DOD's Office of Force Transformation to close

Experts say it was dependent on the late Vice Adm. Arthur Cebrowski's vision and energy.

The Defense Department’s Office of Force Transformation (OFT) will close as part of a greater reorganization of DOD's policy office.

Opened in 2001, OFT was an initiative Defense Secretary Donald Rumsfeld led personally, and he intended it to be an agent for entrepreneurial and experimental thinking in defense policy and technology.

Eric Edelman, undersecretary of Defense for policy, announced the move during an Aug. 28 media roundtable. “What used to be the Office of Force Transformation, different parts of it are going to different places," he said. No single office will replace it, he added.

The first and only director of OFT was retired Vice Adm. Arthur Cebrowski. Cebrowski was a vocal advocate of Rumsfeld’s vision of a leaner, lighter, more agile force for the 21st century. Cebrowski died last November.

Terry Pudas has been OFT’s acting director since then, but DOD did not choose a new permanent leader. Experts said OFT was dependent on Cebrowski’s vision and energy.

“What it says to me is that there was nobody like Adm. Cebrowski,” said Philip Coyle, senior adviser at the Center for Defense Information. “He was the power, motivation and inspiration behind that office.”

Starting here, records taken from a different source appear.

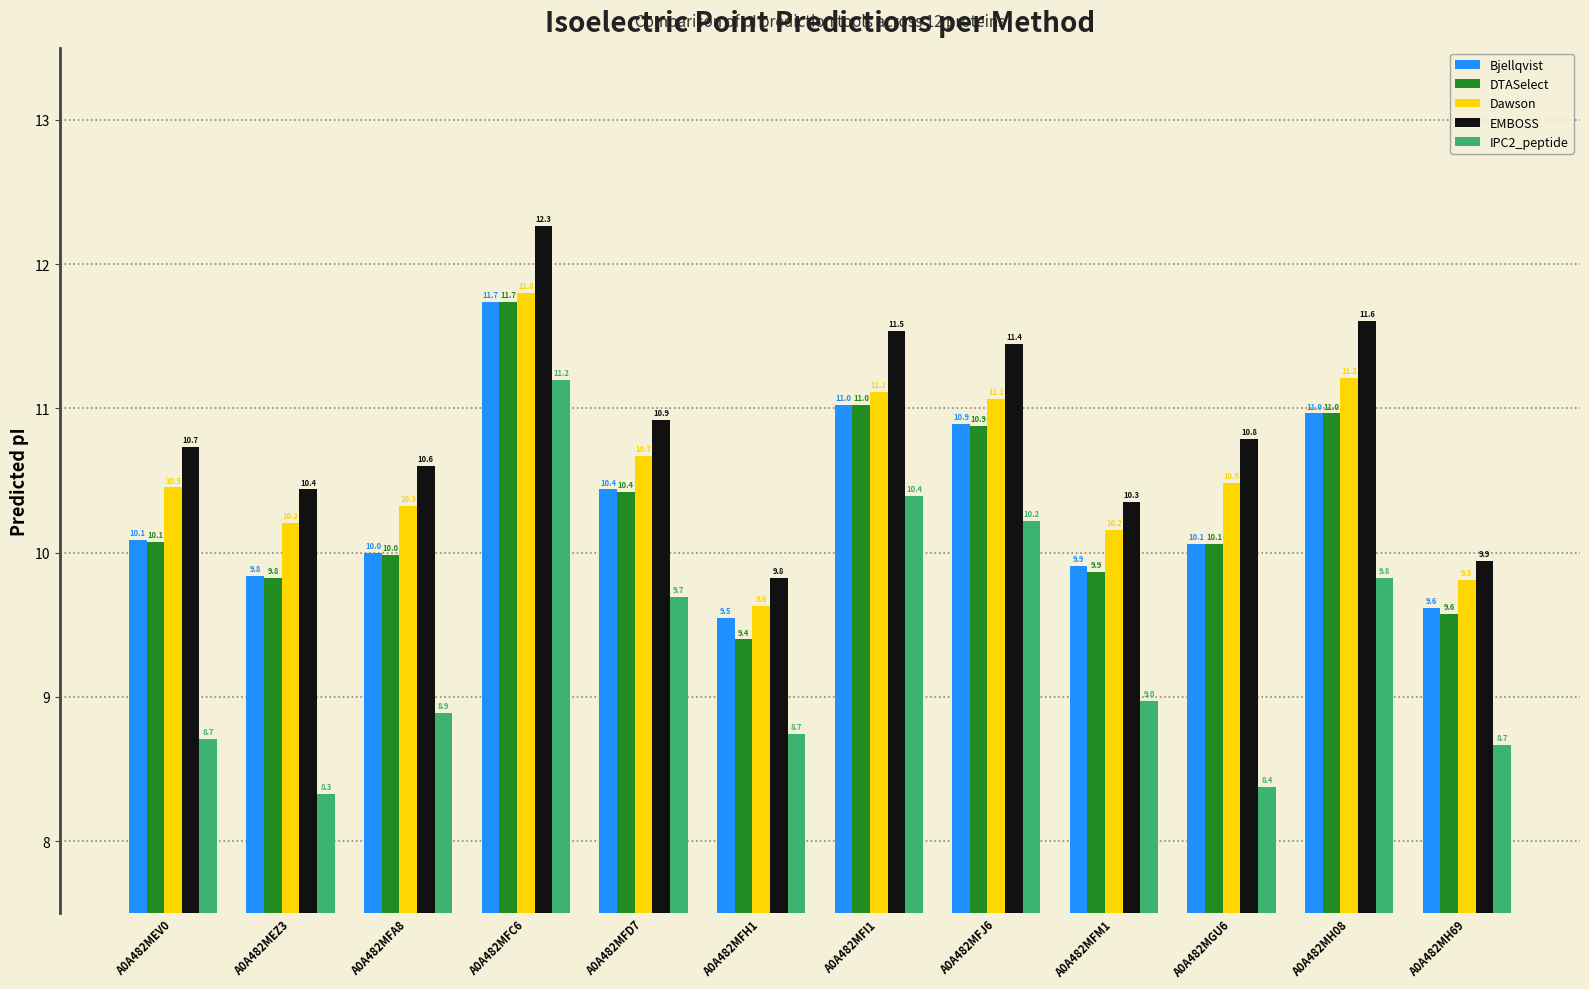

Where does the EMBOSS series first go above 10?

A0A482MEV0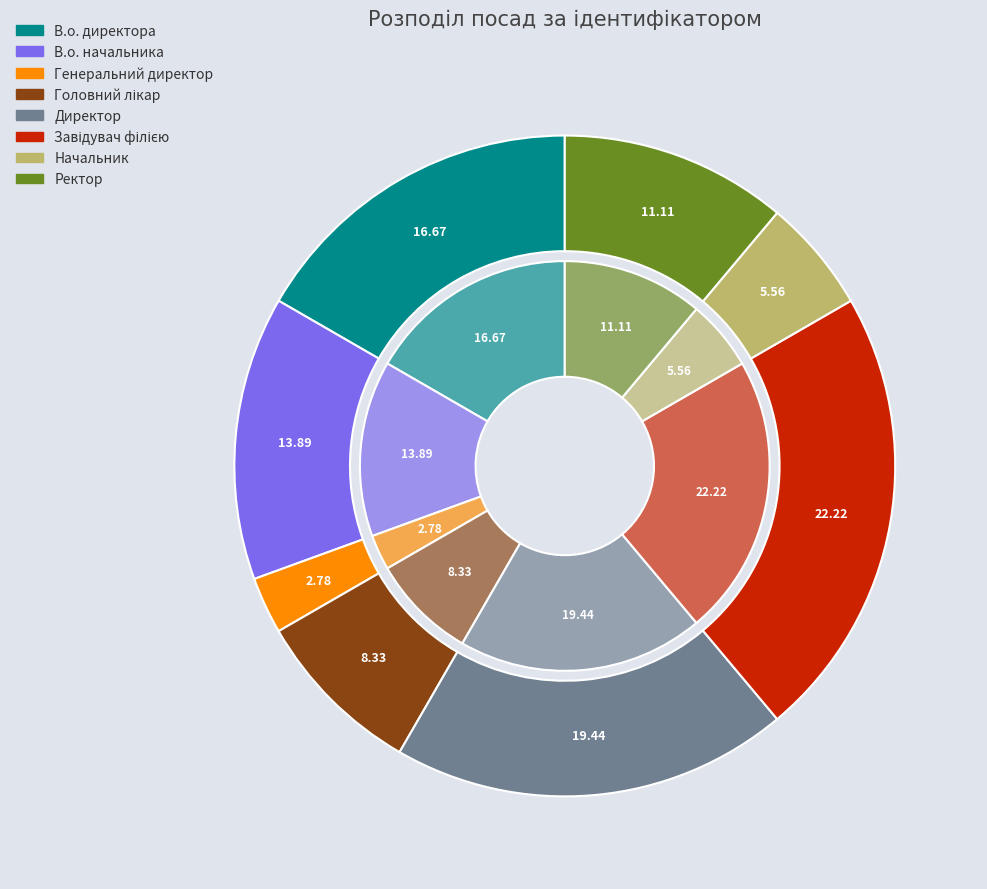

Which category has the smallest portion of the pie?

Генеральний директор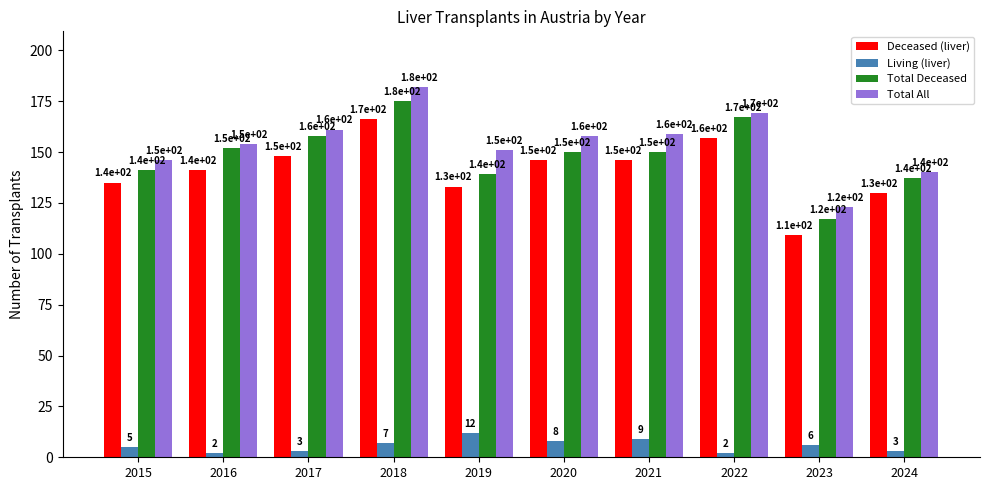

At which category is the sum across all series the highest?

2018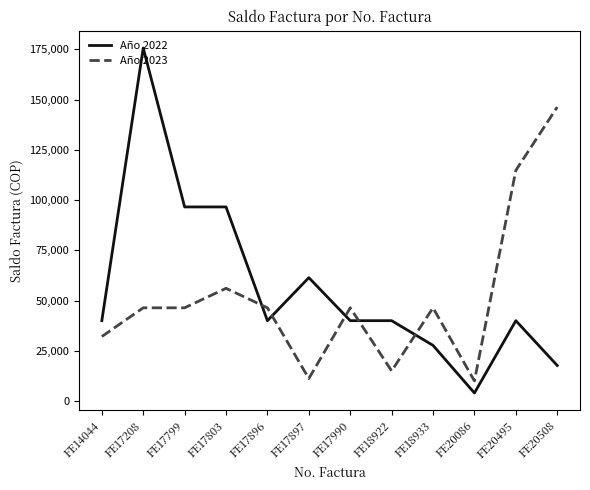

How many lines are shown in the chart?

2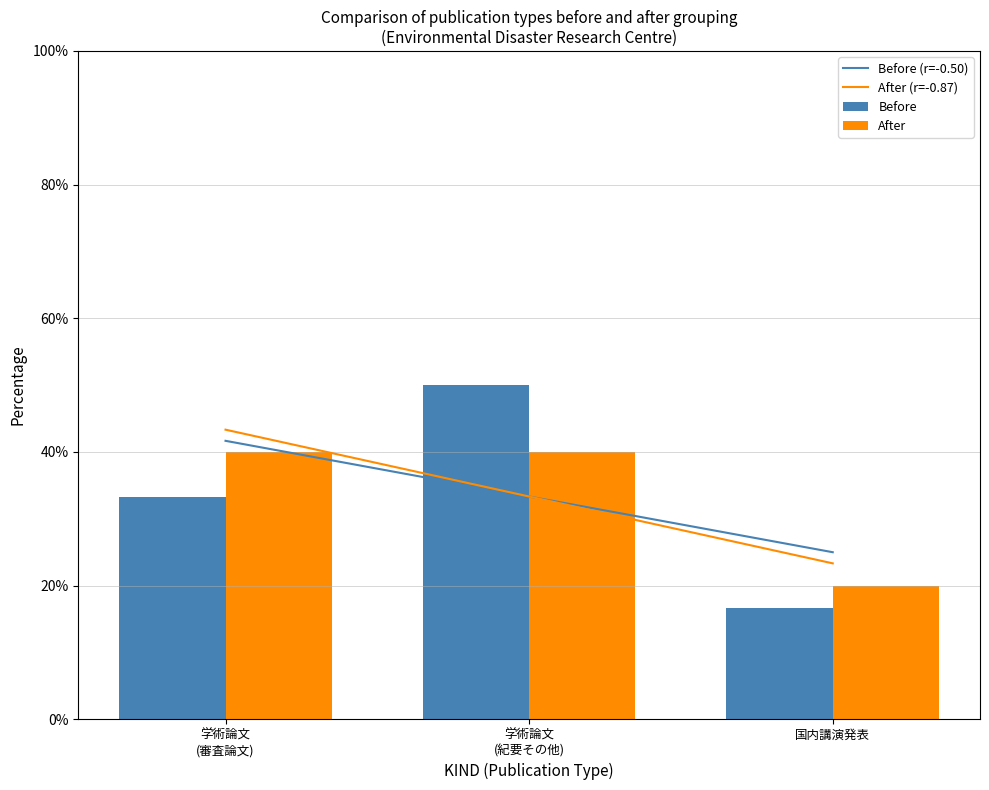

Reading left to right, extract all data points from this chart.

Before (r=-0.50): 41.7	33.3	25.0
After (r=-0.87): 43.3	33.3	23.3
Before: 33.3	50.0	16.7
After: 40.0	40.0	20.0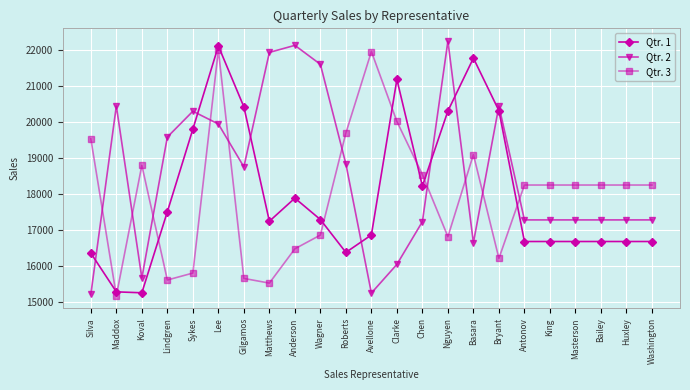

What is the spread (max minus min) of values at Washington?

1569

Cebrowski is often credited with crafting the term network-centric warfare, and OFT concentrated on coordinating network-centric operations inside DOD. He often emphasized the importance of connectivity to the warfighter in battle, Coyle said.

Faster-moving forces depend on getting information to the battlefield and pushing it down to the lower levels. But during the 2003 invasion of Iraq, communications systems could not keep up with the moving units, Coyle said. “That was the kind of thing Cebrowski lamented and wanted to change,” he added.

Cebrowski also pushed for an expansion of the U.S. Naval Fleet, with a focus on lighter, less expensive ships. For example, OFT was pioneering the Stiletto, an experimental transport craft for high-speed special operations use in the littorals.

But OFT’s mission was difficult because of DOD’s bureaucracy, Coyle said. The small size of OFT’s staff and budget also hindered its ability to effect change. OFT had 18 employees and an annual budget of only $20 million.

“It’s very hard to get anything done without real money, and even then, it’s not easy,” Coyle said.

OFT’s other initiatives included the Operationally Responsive Space Experiment, which sought to integrate space into tactical operations and experimentations with sense-and-respond logistics.

OFT’s closing does not mean the end of transformational efforts, DOD officials said. “Transformation is foremost a continuing process. It does not have an endpoint,” according to the OFT Web site.